For a mother and her two daughters at Delta, piloting is a family business

ABC News(NEW YORK) — On a warm Los Angeles afternoon, Kelly Jacobson is inspecting nearly every external inch of her 200,000-pound aircraft through the thick aviator sunglasses she fuses with her Delta Air Lines uniform. She’ll be flying the Boeing 757 alongside a pilot she has a lot of hours with outside the cockpit.

Several families inside the terminal are collecting their belongings in preparation to board the more-than-three-hour flight to Atlanta. Some of the children are sporting fresh plastic wings pinned to their shirt, a gift from the pilots.

Wendy Rexon and Kelly Jacobson are mother and daughter; today is almost like every other day. They have already begun a routine they’ve completed hundreds of times individually but only a couple times together: arrive at the airport an hour before scheduled departure, debrief with the gate agent, walk around the aircraft and a pre-flight checklist so ingrained in their memories it only takes about 30 seconds.

Kate Rexon, also a Delta pilot, flies the Airbus A320 for the airline, so aviation is the “family business.”

Flying as a family

“We would run around in their captain hats and have fun as little kids and go on their trips with them,” Kelly, Wendy’s oldest daughter, told ABC News. “It was definitely part of the family business, and I started flying when I was 16, and I had the pleasure of being Kate’s instructor and she was my first student.”

“Kelly was my instructor she was my instructor and I didn’t treat her like a sister because at that point, you know, she wasn’t,” Kate responded. “She was my teacher and that I think it made us both grow.”

Kate, the younger daughter, said she “dabbled” in other career aspirations, but she too ultimately fell in love with aviation.

A Rexon vacation wasn’t like most. At an age when many parents wouldn’t dream of letting teenagers drive during a long road trip, Kate and Kelly wore the proverbial captain’s hat at an altitude of several thousand feet.

“When Kate and I were building time in little airplanes we go on vacations and mom and dad are in the back seat,” Kelly described, with her mother and former flight instructor there next to her.

“Mom would sit actually in the back of the airplane. It was a little four-seater and she’d say, ‘no, no,'” Kelly recalled.

Wendy describes the opportunity for her daughters as a safer alternative to other temptations: “Other parents would say, ‘How can you let your children fly airplanes?'”
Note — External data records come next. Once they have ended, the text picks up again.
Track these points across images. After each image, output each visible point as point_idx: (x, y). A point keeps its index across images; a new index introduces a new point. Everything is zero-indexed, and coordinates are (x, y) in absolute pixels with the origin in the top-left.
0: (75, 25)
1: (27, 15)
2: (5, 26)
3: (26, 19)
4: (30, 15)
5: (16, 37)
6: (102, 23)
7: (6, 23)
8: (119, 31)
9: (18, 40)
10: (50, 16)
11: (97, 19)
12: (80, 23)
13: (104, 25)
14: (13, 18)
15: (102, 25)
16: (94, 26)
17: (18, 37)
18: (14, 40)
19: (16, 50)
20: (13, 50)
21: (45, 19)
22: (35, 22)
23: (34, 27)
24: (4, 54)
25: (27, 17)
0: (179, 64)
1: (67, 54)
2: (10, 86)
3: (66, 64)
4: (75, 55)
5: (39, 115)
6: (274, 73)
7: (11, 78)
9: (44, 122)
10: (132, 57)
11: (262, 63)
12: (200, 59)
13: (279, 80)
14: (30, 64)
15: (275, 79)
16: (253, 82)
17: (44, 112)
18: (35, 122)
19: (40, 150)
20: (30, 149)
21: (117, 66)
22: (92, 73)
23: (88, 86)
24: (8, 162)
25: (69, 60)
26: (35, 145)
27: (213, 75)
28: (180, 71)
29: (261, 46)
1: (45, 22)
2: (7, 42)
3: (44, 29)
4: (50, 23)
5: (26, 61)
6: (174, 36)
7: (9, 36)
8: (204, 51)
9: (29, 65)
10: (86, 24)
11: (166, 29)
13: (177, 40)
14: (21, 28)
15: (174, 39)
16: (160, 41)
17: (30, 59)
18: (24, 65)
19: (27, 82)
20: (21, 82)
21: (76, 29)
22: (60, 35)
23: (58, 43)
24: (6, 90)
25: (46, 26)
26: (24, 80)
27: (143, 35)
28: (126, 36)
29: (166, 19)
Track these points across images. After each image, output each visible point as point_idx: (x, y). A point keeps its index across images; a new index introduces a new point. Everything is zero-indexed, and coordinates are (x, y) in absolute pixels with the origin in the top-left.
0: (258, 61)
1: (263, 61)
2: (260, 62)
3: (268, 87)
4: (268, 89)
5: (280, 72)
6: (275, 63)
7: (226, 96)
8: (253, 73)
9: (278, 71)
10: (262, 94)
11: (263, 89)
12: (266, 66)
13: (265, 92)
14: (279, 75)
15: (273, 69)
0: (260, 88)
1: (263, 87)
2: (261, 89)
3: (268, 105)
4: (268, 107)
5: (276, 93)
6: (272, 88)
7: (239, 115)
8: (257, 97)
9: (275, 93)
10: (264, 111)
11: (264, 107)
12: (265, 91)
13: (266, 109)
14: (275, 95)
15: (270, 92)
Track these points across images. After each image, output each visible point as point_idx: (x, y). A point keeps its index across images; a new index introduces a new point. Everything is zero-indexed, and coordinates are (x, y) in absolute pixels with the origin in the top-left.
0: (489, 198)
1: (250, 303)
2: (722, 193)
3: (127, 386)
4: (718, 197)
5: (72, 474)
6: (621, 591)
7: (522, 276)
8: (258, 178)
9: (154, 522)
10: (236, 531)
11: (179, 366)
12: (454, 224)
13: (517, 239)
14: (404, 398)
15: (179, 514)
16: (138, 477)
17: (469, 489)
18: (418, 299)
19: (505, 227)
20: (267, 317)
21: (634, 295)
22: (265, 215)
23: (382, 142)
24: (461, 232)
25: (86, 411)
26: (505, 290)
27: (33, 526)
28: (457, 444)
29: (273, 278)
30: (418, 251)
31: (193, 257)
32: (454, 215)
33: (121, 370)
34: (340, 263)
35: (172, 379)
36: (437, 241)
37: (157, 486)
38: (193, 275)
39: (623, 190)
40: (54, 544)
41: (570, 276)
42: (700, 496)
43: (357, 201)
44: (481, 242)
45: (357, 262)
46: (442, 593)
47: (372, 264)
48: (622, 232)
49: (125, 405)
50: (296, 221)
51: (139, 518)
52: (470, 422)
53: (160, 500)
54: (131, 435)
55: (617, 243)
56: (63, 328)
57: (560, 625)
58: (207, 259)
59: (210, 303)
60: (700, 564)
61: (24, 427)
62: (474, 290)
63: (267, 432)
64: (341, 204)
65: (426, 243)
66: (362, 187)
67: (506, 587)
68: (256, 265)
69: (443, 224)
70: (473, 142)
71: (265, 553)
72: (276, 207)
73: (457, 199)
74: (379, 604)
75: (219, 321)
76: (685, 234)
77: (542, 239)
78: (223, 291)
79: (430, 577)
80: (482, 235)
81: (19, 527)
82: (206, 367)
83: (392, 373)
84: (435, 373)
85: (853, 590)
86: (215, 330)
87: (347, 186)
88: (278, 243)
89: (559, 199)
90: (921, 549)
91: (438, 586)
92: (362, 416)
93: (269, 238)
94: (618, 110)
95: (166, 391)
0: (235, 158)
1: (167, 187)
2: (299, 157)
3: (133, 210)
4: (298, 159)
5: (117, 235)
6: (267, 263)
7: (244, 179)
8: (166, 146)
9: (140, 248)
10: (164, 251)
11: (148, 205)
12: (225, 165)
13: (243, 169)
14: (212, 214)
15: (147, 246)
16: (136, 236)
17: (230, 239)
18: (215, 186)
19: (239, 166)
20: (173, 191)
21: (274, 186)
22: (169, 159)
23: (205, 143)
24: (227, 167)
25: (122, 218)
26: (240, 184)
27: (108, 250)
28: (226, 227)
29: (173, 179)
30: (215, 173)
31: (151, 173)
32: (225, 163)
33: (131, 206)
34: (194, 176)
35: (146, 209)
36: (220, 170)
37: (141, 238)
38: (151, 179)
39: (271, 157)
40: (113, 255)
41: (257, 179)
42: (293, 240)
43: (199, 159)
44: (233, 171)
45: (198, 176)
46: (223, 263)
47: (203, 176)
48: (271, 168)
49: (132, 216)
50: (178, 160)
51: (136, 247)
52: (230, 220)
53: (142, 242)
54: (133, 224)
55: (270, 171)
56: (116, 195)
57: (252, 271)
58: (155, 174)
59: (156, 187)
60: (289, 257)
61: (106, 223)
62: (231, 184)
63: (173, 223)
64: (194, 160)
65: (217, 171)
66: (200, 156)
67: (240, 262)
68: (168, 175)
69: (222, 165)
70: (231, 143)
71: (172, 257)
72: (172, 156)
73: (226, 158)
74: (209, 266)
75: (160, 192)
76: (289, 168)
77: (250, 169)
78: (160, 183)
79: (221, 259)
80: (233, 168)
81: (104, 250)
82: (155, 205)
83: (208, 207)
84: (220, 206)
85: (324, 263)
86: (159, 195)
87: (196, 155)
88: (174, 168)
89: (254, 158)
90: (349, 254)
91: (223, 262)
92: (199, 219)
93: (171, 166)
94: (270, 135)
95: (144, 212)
The mother continued, “Boy, I’d much rather give them the keys to the airplane than go with their friends out late at night to parties. You know, driving in the cars.”

Reaching for the sky

But not many young women grow up in a family of pilots — Wendy’s husband is a pilot at American Airlines, and she got started at 16.

It’s no secret there’s a shortage of female pilots at U.S. carriers. Only 7 percent of pilots are women, according to 2017 data from the Federal Aviation Administration.

Wendy credits programs at airlines around the country, like Delta’s “Women Inspiring our Next Generation,” which promote young women in careers in aviation. The issue, she said, boils down to a lack of awareness.

“They just don’t think about it as an option,” Kate said.

But the family hopes women like themselves can inspire the next generation.

“We’re honored to be advocates for young women to join the field, and and just the industry in general,” said Kelly, alongside her mother and sister.

Ready for anything

While all three women describe their experience flying together as a “dream come true,” there have been challenges — as there are with any profession.

Wendy and Kelly first flew together professionally in February on a flight out of New York’s John F. Kennedy International Airport, and the trip didn’t go exactly as planned — there was “an extra twist.”

The flight was taking off for Los Angeles when smoke and fumes materialized in the cockpit, not an exceedingly rare occurrence, but an event that requires the plane to divert before conditions worsen. Wendy and Kelly decided they were going to return to JFK.

“Delta 1975, we’re going to stop on the runway, we need them to come check us out, there’s no smoke in the cabin, but there’s smoke in the cockpit, we’re gonna open the windows,” Kelly is heard telling the JFK control tower on air traffic control audio obtained by ABC News via LiveATC.net.

The flight landed safely, and the airline got the passengers to Los Angeles, but it was Wendy’s first time seeing her daughter pilot an emergency landing.

“She was fantastic,” Wendy said. “It was a difficult situation that was made easier because of that because of the training and because of her competence.”

Wendy’s pride in her daughters and their pride in each other is evident.

“Kelly is one of the hardest working people that I know and she’s a leader,” Kate said.

“My husband and I, sometimes we just look at each other and say, ‘It’s so great,'” Wendy said. “They were so motivated, so talented, and we just kick back and say, ‘Wow, they achieved it.’ And we’re so happy.”